**Tasks to perform**
1) In the excerpt on the FAO Council session, rewrite the paragraph beginning "The disease-prevention appeal collided" as a short bulleted list that keeps its main facts.
2) Write the next part of the excerpt on the FAO Council session, continuing after its last sentence.

The disease-prevention appeal collided with a second ongoing FAO meeting in Rome—the 179th Session of the FAO Council—where QU set out a broader attempt to reengineer agrifood systems that are increasingly rattled by climate volatility, geopolitical tension and inflation. The Director-General told Member States that the era of treating crises as isolated shocks is over and that the Organisation must drag governments toward long-term resilience rather than emergency reaction. His four “transformational pathways” framed the agenda: shifting from disaster response to resilience, from input-heavy farming to knowledge-driven models using biotechnology and digital tools, from institutional silos to cross-sectoral partnerships, and from lofty global declarations to implementation at the community level.

**Data shown**
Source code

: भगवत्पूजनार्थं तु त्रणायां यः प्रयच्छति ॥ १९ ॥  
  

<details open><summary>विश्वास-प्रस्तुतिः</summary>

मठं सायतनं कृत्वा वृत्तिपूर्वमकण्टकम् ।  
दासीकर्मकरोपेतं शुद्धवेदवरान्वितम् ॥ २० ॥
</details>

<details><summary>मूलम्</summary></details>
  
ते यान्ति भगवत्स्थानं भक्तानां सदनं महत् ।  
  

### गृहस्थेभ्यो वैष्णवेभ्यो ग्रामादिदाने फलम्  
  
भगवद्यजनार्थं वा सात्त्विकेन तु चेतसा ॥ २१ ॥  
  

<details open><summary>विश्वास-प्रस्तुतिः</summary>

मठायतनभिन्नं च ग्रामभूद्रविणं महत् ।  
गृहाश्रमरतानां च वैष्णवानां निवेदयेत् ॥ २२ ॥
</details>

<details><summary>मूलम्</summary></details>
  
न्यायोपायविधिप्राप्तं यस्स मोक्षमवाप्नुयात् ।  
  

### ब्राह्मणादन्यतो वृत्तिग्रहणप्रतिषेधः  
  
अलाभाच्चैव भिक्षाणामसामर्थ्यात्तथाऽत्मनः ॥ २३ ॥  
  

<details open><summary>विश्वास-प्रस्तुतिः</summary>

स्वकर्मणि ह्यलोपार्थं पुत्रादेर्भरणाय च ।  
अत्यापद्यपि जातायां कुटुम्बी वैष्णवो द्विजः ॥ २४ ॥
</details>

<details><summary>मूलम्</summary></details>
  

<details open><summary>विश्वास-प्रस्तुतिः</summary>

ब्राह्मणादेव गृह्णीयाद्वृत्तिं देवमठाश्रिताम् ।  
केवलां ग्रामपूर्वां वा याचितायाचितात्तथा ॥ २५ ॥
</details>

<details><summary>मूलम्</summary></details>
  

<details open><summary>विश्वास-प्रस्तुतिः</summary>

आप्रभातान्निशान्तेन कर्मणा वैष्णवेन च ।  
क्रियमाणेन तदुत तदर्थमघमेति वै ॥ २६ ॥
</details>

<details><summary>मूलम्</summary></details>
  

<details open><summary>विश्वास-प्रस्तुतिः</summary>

**Answers in order**
1)
- The disease-prevention appeal coincided with another FAO meeting in Rome, the 179th Session of the FAO Council.
- There QU presented a broader effort to reengineer agrifood systems strained by climate volatility, geopolitical tension and inflation.
- The Director-General told Member States that crises can no longer be treated as isolated shocks and that FAO must push governments toward long-term resilience instead of emergency reaction.
- The agenda rested on four "transformational pathways":
  - from disaster response to resilience
  - from input-heavy farming to knowledge-driven models using biotechnology and digital tools
  - from institutional silos to cross-sectoral partnerships
  - from global declarations to implementation at the community level

2)
The Council’s discussions highlighted the paradox of global agriculture: while climate mitigation, digital transformation and sustainability dominate ministerial speeches, national budgets still disproportionately favour subsidies and short-term incentives. FAO sought to demonstrate that it is not sitting idle. It cited new responsibilities entrusted by the Brazil Presidency for the upcoming 2025 United Nations Climate Change Conference (COP30), ranging from investment in land-restoration agriculture to new initiatives on forests and wildfire prevention. It pointed to its Green Cities work, which is piloting climate-adaptive strategies in African municipalities, and its expanding partnerships with financial institutions including the Global Climate Fund and the Asian Development Bank. It even ventured into the technological battleground, pitching artificial intelligence as a tool for both internal efficiency and public-facing agricultural decision support through platforms such as the FAO Risk Monitor.
The orchestration of meetings, strategies, partnerships and platforms presents a polished façade of an institution juggling rising expectations with shrinking resources. But behind the optimism is an uncomfortable question: can FAO protect the global food chain while the funding base erodes and multilateral cooperation weakens? GPP-TAD was presented as the answer not because it solves the political fragmentation but because it might allow animal health systems to survive despite it. Even the language of shared responsibility carries an undertone of warning—either countries pool resources voluntarily now, or they pay the price involuntarily later.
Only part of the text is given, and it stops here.